The over-activation of the PI3K/AKT/mTOR signaling significantly influences tumorigenesis, aggressiveness, the immune microenvironment, and cellular responses to various therapies. Genetic alterations within this pathway are frequently found in breast cancer and contribute significantly to its progression and resistance to conventional treatments (Wylaź et al., 2023). Constitutive activation of PI3K/AKT/mTOR signaling can arise from various genetic aberrations and deletions or mutations in the tumor suppressor “PTEN”, all of which participate in unchecked cell proliferation and survival. The PI3K enzyme functions as a key upstream regulator of AKT through its intricate control over mTOR complex 2 and phosphatidylinositol (3,4,5)-trisphosphate (PIP3), which are responsible for phosphorylating AKT. The tumor suppressor PTEN is often lost or inactivated, further contributing to this aberrant signaling and leading to more aggressive tumor behavior and treatment resistance (Hu et al., 2021). Consequently, a significant portion of luminal breast cancers exhibit increased PIK3CA mutations and other PI3K/AKT/mTOR pathway alterations, particularly in patients demonstrating unresponsiveness to endocrine therapies. In this context, the advancement of targeted therapies against the PI3K/AKT/mTOR cascade is pivotal to overwhelm the resistance to standard therapies and enhance patient outcomes in breast cancer (Coussy et al., 2020). Encouragingly, the present findings exhibited that the treatment with amarogentin notably decreased the PI3K, AKT, and mTOR proteins in the MDA-MB-231 cells. These findings support the hypothesis that amarogentin can inhibit the progression of breast cancer via down-regulating the PI3K/AKT/mTOR pathway.

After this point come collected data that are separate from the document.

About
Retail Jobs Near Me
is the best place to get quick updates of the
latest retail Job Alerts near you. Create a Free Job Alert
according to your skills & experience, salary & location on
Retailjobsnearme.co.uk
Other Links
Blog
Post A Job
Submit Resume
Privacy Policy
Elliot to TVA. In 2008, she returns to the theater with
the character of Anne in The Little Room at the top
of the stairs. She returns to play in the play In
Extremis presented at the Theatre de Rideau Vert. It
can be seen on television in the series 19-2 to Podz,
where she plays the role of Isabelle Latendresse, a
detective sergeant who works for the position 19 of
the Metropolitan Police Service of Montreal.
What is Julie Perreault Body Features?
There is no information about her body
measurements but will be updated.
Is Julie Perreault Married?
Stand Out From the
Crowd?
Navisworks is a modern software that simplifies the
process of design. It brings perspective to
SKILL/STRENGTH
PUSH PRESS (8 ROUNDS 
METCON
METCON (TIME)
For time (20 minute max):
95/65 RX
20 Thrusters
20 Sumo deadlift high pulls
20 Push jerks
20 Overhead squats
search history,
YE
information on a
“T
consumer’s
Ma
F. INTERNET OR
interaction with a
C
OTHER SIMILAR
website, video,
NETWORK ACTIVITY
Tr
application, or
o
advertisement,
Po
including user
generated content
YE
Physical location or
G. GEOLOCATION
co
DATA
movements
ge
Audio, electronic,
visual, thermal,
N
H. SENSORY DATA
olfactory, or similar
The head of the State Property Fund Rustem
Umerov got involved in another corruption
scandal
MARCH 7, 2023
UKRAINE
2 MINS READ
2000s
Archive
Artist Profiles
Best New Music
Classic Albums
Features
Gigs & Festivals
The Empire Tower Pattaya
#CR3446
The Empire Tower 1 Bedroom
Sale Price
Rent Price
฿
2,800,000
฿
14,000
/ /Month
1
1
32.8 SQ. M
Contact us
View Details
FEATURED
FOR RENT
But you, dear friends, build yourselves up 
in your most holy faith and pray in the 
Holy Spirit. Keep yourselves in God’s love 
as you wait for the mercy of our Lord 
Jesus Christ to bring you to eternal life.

In addition to these findings, the present study has several limitations. Firstly, it is an in vitro-only approach, which restricts the generalizability of the findings. Additionally, the study lacks dose-response kinetics, limiting our understanding of amarogentin’s optimal therapeutic window. Furthermore, the absence of in vivo validation and mechanistic studies hinders the translation of these findings to clinical settings. The study also lacks an assessment of amarogentin’s selectivity toward cancer cells. Moreover, the PI3K/AKT/mTOR analysis needs further validation, and mRNA level studies were not conducted. These limitations highlight the need for further studies to comprehensively evaluate amarogentin’s anti-cancer potential. Further studies are needed to address these limitations, and these will be addressed in our future studies, incorporating in vivo models, dose-response kinetics, and mechanistic validation to strengthen the findings and explore amarogentin’s therapeutic potential.

Conclusion

In conclusion, the present findings demonstrate that amarogentin treatment significantly suppresses cell viability and triggers apoptosis in breast cancer cells. The amarogentin treatment also remarkably increased oxidative stress response in MDA-MB-231 cells. Furthermore, the amarogentin treatment also inhibited the PI3K/AKT/mTOR pathway. Consequently, amarogentin has the capacity to serve as an anti-cancer candidate to treat breast cancer. Nevertheless, further studies are necessary to clarify the underlying molecular mechanisms involved in amarogentin-induced apoptosis in breast cancer cells.